_About this exercise_: Copy the lines of the data below exactly, starting at the first and stopping after the line that contains "framed picture on"; include no pictures.

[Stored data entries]
....

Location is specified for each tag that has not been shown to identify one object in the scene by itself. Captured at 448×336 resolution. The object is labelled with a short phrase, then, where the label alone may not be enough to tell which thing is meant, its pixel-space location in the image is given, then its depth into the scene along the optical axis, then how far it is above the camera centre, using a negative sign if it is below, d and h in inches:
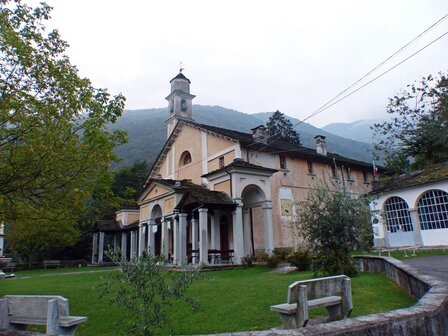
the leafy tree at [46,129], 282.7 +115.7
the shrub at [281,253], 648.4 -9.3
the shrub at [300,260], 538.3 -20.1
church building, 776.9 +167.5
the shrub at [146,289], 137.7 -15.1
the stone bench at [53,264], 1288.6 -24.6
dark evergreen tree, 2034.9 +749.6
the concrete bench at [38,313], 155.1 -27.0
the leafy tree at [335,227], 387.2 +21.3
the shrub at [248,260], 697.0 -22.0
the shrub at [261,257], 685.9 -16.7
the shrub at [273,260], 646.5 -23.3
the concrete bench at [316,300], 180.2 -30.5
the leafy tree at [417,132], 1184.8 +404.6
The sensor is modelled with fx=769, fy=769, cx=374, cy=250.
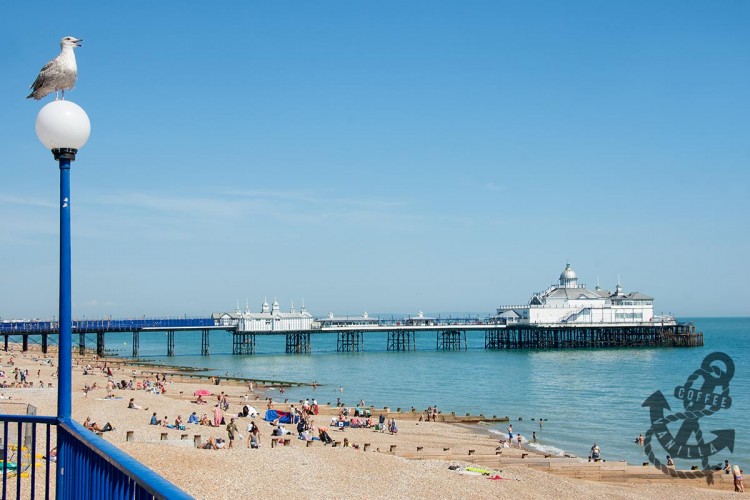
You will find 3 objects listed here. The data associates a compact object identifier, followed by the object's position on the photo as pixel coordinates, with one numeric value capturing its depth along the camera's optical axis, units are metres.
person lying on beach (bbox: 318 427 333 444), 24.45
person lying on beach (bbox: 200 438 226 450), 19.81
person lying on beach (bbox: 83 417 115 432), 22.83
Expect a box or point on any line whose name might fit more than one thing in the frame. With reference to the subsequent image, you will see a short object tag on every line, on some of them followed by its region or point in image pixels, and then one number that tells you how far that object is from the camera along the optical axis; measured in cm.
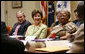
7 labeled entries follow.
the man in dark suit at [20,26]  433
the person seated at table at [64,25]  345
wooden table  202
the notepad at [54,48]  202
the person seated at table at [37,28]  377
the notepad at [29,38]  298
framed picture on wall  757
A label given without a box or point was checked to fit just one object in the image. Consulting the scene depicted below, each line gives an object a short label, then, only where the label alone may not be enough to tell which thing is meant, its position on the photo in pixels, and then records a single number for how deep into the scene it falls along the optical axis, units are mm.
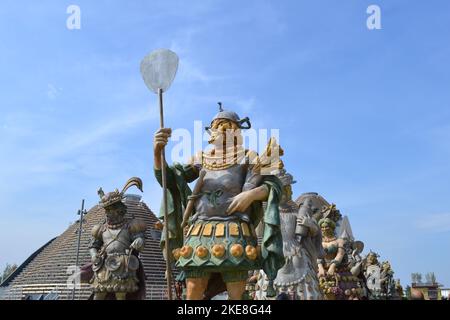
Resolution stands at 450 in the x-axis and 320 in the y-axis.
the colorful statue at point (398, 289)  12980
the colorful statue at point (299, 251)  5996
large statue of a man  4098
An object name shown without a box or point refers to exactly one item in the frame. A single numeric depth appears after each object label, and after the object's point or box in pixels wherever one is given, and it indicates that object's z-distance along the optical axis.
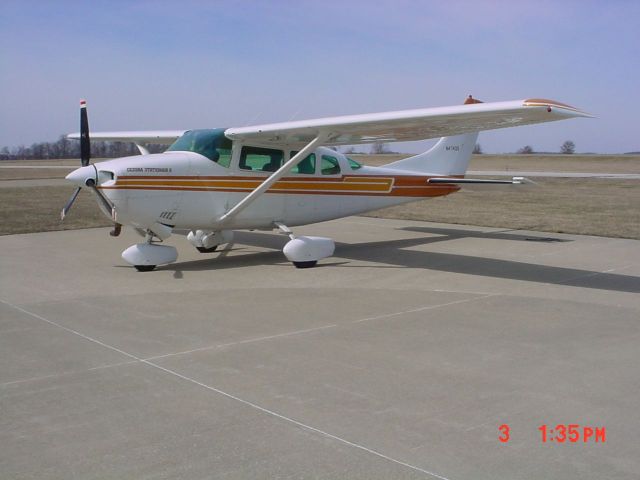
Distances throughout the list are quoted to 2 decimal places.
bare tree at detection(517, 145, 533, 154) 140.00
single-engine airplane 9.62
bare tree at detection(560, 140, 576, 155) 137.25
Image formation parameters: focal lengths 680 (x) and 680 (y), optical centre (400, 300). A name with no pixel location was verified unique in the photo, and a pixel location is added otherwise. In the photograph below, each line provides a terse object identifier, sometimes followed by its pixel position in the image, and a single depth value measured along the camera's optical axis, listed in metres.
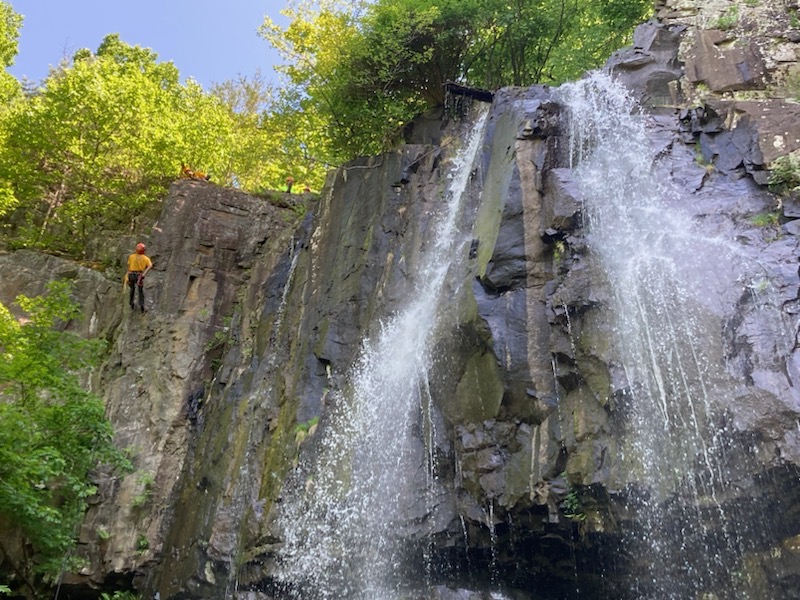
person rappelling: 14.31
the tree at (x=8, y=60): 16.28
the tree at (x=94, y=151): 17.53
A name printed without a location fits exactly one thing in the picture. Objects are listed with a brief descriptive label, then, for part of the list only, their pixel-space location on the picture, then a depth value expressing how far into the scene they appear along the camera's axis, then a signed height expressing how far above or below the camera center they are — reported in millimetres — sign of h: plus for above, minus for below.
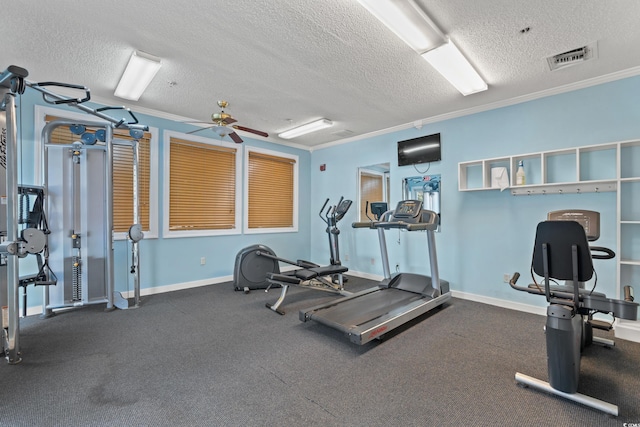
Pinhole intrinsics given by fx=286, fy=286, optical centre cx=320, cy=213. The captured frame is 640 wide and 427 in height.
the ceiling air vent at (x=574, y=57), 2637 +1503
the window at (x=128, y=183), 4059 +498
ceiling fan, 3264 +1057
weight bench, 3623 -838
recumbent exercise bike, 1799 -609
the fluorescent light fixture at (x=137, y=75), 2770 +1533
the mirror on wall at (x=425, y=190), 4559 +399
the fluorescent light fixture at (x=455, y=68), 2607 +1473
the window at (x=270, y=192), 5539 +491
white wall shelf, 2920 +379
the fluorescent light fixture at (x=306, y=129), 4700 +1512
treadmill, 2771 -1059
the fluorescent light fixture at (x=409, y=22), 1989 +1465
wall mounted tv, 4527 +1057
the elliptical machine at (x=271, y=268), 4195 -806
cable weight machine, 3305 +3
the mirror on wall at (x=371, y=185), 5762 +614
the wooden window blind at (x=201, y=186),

....

_Expected answer_:
Location is specified for each tag that has not been shown to identify one object in the scene by itself. Captured at 448×336 resolution. The object is labelled with a short phrase, then, where the label alone may not be enough to tell which thing is meant, its pixel-space location in the image is given, then its depth into the scene along the optical axis, then how far it is above the camera centre, using a negative sign if it is below, d and h in inches:
the leafy tree at [46,129], 282.7 +115.7
the shrub at [281,253], 648.4 -9.3
the shrub at [300,260], 538.3 -20.1
church building, 776.9 +167.5
the shrub at [146,289], 137.7 -15.1
the stone bench at [53,264], 1288.6 -24.6
dark evergreen tree, 2034.9 +749.6
the concrete bench at [38,313], 155.1 -27.0
the leafy tree at [335,227], 387.2 +21.3
the shrub at [248,260], 697.0 -22.0
the shrub at [261,257], 685.9 -16.7
the shrub at [273,260], 646.5 -23.3
the concrete bench at [316,300], 180.2 -30.5
the leafy tree at [417,132], 1184.8 +404.6
The sensor is modelled with fx=769, fy=769, cx=374, cy=250.
You will find 3 objects listed here. The data associates a compact object identifier, followed by the object's position on the photo as pixel coordinates, with one numeric value capturing its depth along the camera's optical axis, units are metres.
person lying on beach (bbox: 318 427 333 444), 24.45
person lying on beach (bbox: 200 438 226 450), 19.81
person lying on beach (bbox: 83 417 115 432), 22.83
Expect a box or point on any line whose name might fit more than one thing in the frame. With reference to the subsequent image, you will see a short object tag on every line, on some of them followed by its region or point in image pixels, and then one number that tells you how far that object is from the camera along the optical axis; measured in cm.
7 labeled entries follow.
the man in dark suit at [20,26]  433
the person seated at table at [64,25]  345
wooden table  202
the notepad at [54,48]  202
the person seated at table at [37,28]  377
the notepad at [29,38]  298
framed picture on wall  757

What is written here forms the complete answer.